Java 8: Knowing the new features – the new Date API

Standard

Hi, dear readers! Welcome to my blog. On this post, the last on the series, we talk about the new library for Date & Time manipulation, which was inspired by the Joda Time library.

So, without further delay, let’s begin our journey through this feature!

Manipulating Dates & Time on Java

It is a old complain on the Java community how the Java APIs for manipulating Dates has his issues, like limitations, difficult  to work with, etc. Thinking on this, the Java 8 comes with a new API that brings simplicity and strength to the way we work with datetimes on Java. Let’s start by learning how to create instances of the new classes.

To create a new Date instance (without time), representing the current date, all we have to do is:

LocalDate date = LocalDate.now();

To create a new Time instance, based at the time the instance was created, we do this:

LocalTime time = LocalTime.now();

And finally, to create a datetime, in other words, a date and time representation, we use this:

LocalDateTime dateTime = LocalDateTime.now();

The instance above have not timezone information, using only the local timezone. If it is needed to use a specific timezone, we created a class called ZonedDateTime. For example, if we wanted to create a instance from our timezone and them change to Sidney’s timezone, we could do like this:

ZonedDateTime zonedDateTime = ZonedDateTime.now();

System.out.println("Time at my timezone: " + zonedDateTime);

zonedDateTime = zonedDateTime.withZoneSameInstant(ZoneId
.of("Australia/Sydney"));

System.out.println("Time at Sidney: " + zonedDateTime);

The code above print the following at my location:

Time at my timezone: 2015-06-04T14:42:30.850-03:00[America/Sao_Paulo]
Time at Sidney: 2015-06-05T03:42:30.850+10:00[Australia/Sydney]
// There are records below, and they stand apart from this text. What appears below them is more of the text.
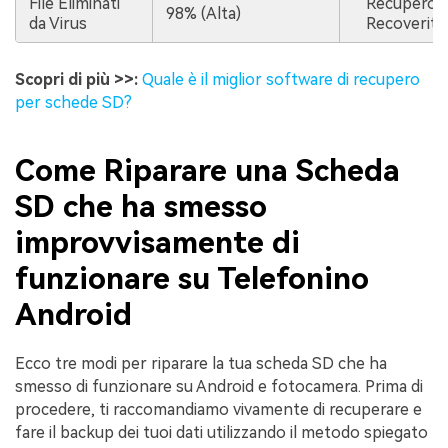
File Eliminati
Recupero 
98% (Alta)
da Virus
Recoverit
Scopri di più >>:
Quale è il miglior software di recupero
per schede SD?
Come Riparare una Scheda
SD che ha smesso
improvvisamente di
funzionare su Telefonino
Android
Ecco tre modi per riparare la tua scheda SD che ha
smesso di funzionare su Android e fotocamera. Prima di
procedere, ti raccomandiamo vivamente di recuperare e
fare il backup dei tuoi dati utilizzando il metodo spiegato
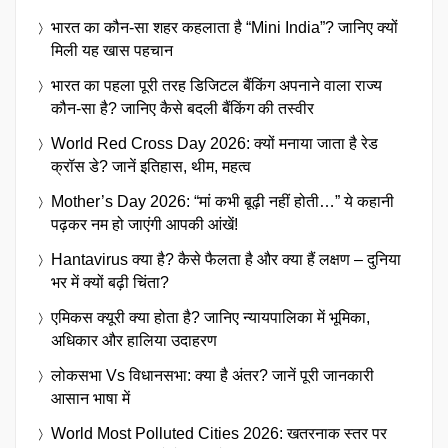
भारत का कौन-सा शहर कहलाता है “Mini India”? जानिए क्यों
मिली यह खास पहचान
भारत का पहला पूरी तरह डिजिटल बैंकिंग अपनाने वाला राज्य
कौन-सा है? जानिए कैसे बदली बैंकिंग की तस्वीर
World Red Cross Day 2026: क्यों मनाया जाता है रेड
क्रॉस डे? जानें इतिहास, थीम, महत्व
Mother’s Day 2026: “मां कभी बूढ़ी नहीं होती…” ये कहानी
पढ़कर नम हो जाएंगी आपकी आंखें!
Hantavirus क्या है? कैसे फैलता है और क्या हैं लक्षण – दुनिया
भर में क्यों बढ़ी चिंता?
एमिकस क्यूरी क्या होता है? जानिए न्यायपालिका में भूमिका,
अधिकार और हालिया उदाहरण
लोकसभा Vs विधानसभा: क्या है अंतर? जानें पूरी जानकारी
आसान भाषा में
World Most Polluted Cities 2026: खतरनाक स्तर पर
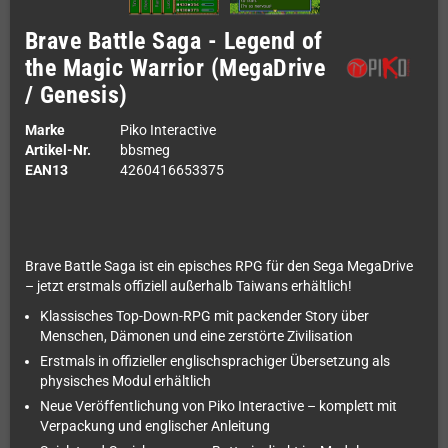
Brave Battle Saga - Legend of
the Magic Warrior (MegaDrive
/ Genesis)
Marke
Piko Interactive
Artikel-Nr.
bbsmeg
EAN13
4260416653375
Brave Battle Saga ist ein episches RPG für den Sega MegaDrive
– jetzt erstmals offiziell außerhalb Taiwans erhältlich!
Klassisches Top-Down-RPG mit packender Story über
Menschen, Dämonen und eine zerstörte Zivilisation
Erstmals in offizieller englischsprachiger Übersetzung als
physisches Modul erhältlich
Neue Veröffentlichung von Piko Interactive – komplett mit
Verpackung und englischer Anleitung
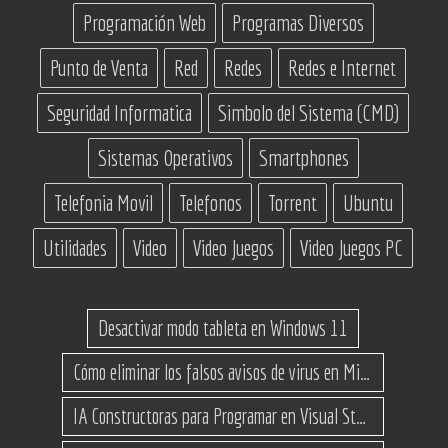
Programación Web
Programas Diversos
Punto de Venta
Red
Redes
Redes e Internet
Seguridad Informatica
Simbolo del Sistema (CMD)
Sistemas Operativos
Smartphones
Telefonia Movil
Telefonos
Torrent
Ubuntu
Utilidades
Video
Video Juegos
Video Juegos PC
Desactivar modo tableta en Windows 11
Cómo eliminar los falsos avisos de virus en Microsoft Edge
IA Constructoras para Programar en Visual Studio con C#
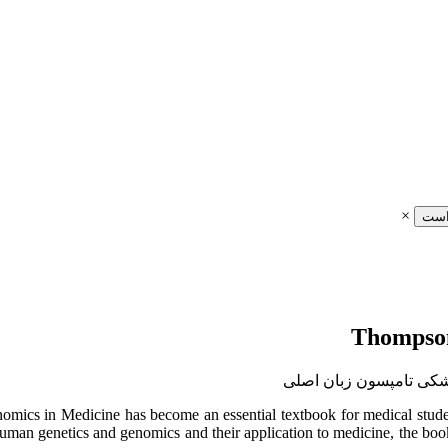
×
است
cs in Medicine has become an essential textbook for medical students
human genetics and genomics and their application to medicine, the bo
Another way of instantiating this classes is for a predefined date and/or time. We can do this like the following:

 date = LocalDate.of(2015, Month.DECEMBER, 25);

 dateTime = LocalDateTime.of(2015, Month.DECEMBER, 25, 10, 30);

With all those classes is really simple to add and/or remove days, months or years to a date, or the same to a time object. the code bellow illustrate this simplicity:

System.out.println("Date before adding days: " + date);

date = date.plusDays(10);

System.out.println("Date after adding days: " + date);

date = date.plusMonths(6);

System.out.println("Date after adding months: " + date);

date = date.plusYears(5);

System.out.println("Date after adding years: " + date);

date = date.minusDays(7);

System.out.println("Date after subtracting days: " + date);

date = date.minusMonths(6);

System.out.println("Date after subtracting months: " + date);

date = date.minusYears(10);

System.out.println("Date after subtracting years: " + date);

time = time.plusHours(12);

System.out.println("Time after adding hours: " + time);

time = time.plusMinutes(30);

System.out.println("Time after adding minutes: " + time);

time = time.plusSeconds(120);

System.out.println("Time after adding seconds: " + time);

time = time.minusHours(12);

System.out.println("Time after subtracting hours: " + time);

time = time.minusMinutes(30);

System.out.println("Time after subtracting minutes: " + time);

time = time.minusSeconds(120);

System.out.println("Time after subtracting seconds: " + time);

Running the above code, it prints:

Date before adding days: 2015-12-25
Date after adding days: 2016-01-04
Date after adding months: 2016-07-04
Date after adding years: 2021-07-04
Date after subtracting days: 2021-06-27
Date after subtracting months: 2020-12-27
Date after subtracting years: 2010-12-27
Time after adding hours: 09:28:24.380
Time after adding minutes: 09:58:24.380
Time after adding seconds: 10:00:24.380
Time after subtracting hours: 22:00:24.380
Time after subtracting minutes: 21:30:24.380
Time after subtracting seconds: 21:28:24.380

One important thing to notice is that in all methods we had to “catch” the return of the operations. The reason for this is that, opposite to the old classes we used like the Calendar one, the instances on the new date API are immutable, so they always return a new value. This is useful for scenarios with concurrent access for example, since the instances wont carry states.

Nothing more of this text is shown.